#### [Texte source]

--------------------------------------------------

Une coalition de vigilance

Après la tragédie de Lac-Mégantic, personne n’est surpris des «nouvelles» mesures de sécurité dorénavant exigées par Transports Canada en matière de transport ferroviaire. C’est plutôt le contraire: les gens sont généralement surpris que les mesures annoncées ne fussent pas déjà en vigueur et que le ministère des Transports ne disposait pas de mesures de surveillance pour les faire respecter. Déjà, les deux plus grands exploitants du transport ferroviaire au Canada, CN et CP, avaient devancé les exigences fédérales en matière de sécurité.

Certaines de ces mesures, comme l’obligation d’avoir au moins deux personnes compétentes à bord d’un train qui transporte des matières dangereuses, existaient déjà. La société ferroviaire américaine, Montreal Maine & Atlantic Railway (MMA), aurait obtenu une dérogation. Quoi qu’il en soit, Transports Canada ne prend pas de risque, au cas où certains exploitants voudraient se prévaloir d’une dérogation obtenue. Le ministère fédéral a publié, mardi 23 juillet, un communiqué de presse annonçant la mise en vigueur d’une injonction ministérielle qui suspend ces dérogations d’exploiter des trains avec seulement une personne compétente à bord. La même injonction ministérielle précise les procédures à suivre dans les cas où une locomotive et des wagons sont laissés sans surveillance.

L’émission de cette ordonnance ministérielle, en vigueur pour six mois, mais qui pourrait être prolongée, envoie cependant un signal de confusion sur l’efficacité et la clarté de la loi et des règlements sur la sécurité ferroviaire. En conférence de presse à Lac-Mégantic quelques jours avant le remaniement ministériel, le ministre des Transports en poste, Denis Lebel, avait pourtant tenu à rassurer les Canadiens de la rigueur de la réglementation canadienne en matière de transport ferroviaire. Si la loi et les règlements étaient si clairs et si efficaces, pourquoi, deux semaines plus tard, a-t-on jugé nécessaire d’émettre une injonction ministérielle? Selon ce qu’écrit dans l’injonction le sous-ministre adjoint responsable de la sécurité ferroviaire, Gerard McDonald, «c’est qu’il y a un besoin imminent de clarifier le régime réglementaire en ce qui concerne les locomotives laissées sans surveillance sur la voie principale et les voies d’évitement ainsi que le transport de marchandises dangereuses dans des wagons-citernes sous la surveillance d’une équipe d’une seule personne afin de répondre à tout risque compromettant la sécurité de l’exploitation ferroviaire.» En d’autres mots, le régime réglementaire n’était pas aussi clair que le laissait entendre le ministre Lebel.

--------------------------------------------------

#### [Consignes de travail]
• a. D'après le texte source, pourquoi a-t-on jugé nécessaire d'émettre une injonction ministérielle? Répondez en une à trois phrases.
• b. Répondez aux questions suivantes à partir du texte source.
(i) Quels sont les deux plus grands exploitants du transport ferroviaire au Canada?
(ii) Quel jour Transports Canada a-t-il publié son communiqué de presse?
(iii) Pour combien de temps l'ordonnance ministérielle est-elle en vigueur?
• c. Traduisez en anglais cette phrase du texte source : « Déjà, les deux plus grands exploitants du transport ferroviaire au Canada, CN et CP, avaient devancé les exigences fédérales en matière de sécurité. »

--------------------------------------------------

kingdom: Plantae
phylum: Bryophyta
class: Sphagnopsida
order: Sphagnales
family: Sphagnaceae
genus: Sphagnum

--------------------------------------------------

#### [Réponses par tâche]
• a. Selon le sous-ministre adjoint Gerard McDonald, il existait un besoin imminent de clarifier le régime réglementaire. Ce besoin concernait les locomotives laissées sans surveillance sur la voie principale et les voies d'évitement, ainsi que le transport de marchandises dangereuses dans des wagons-citernes sous la surveillance d'une équipe d'une seule personne. Le but était de répondre à tout risque compromettant la sécurité de l'exploitation ferroviaire.

• b.
(i) CN et CP.
(ii) Le mardi 23 juillet.
(iii) Pour six mois, avec une possibilité de prolongation.

• c. Already, the two largest rail transport operators in Canada, CN and CP, had gotten ahead of the federal safety requirements.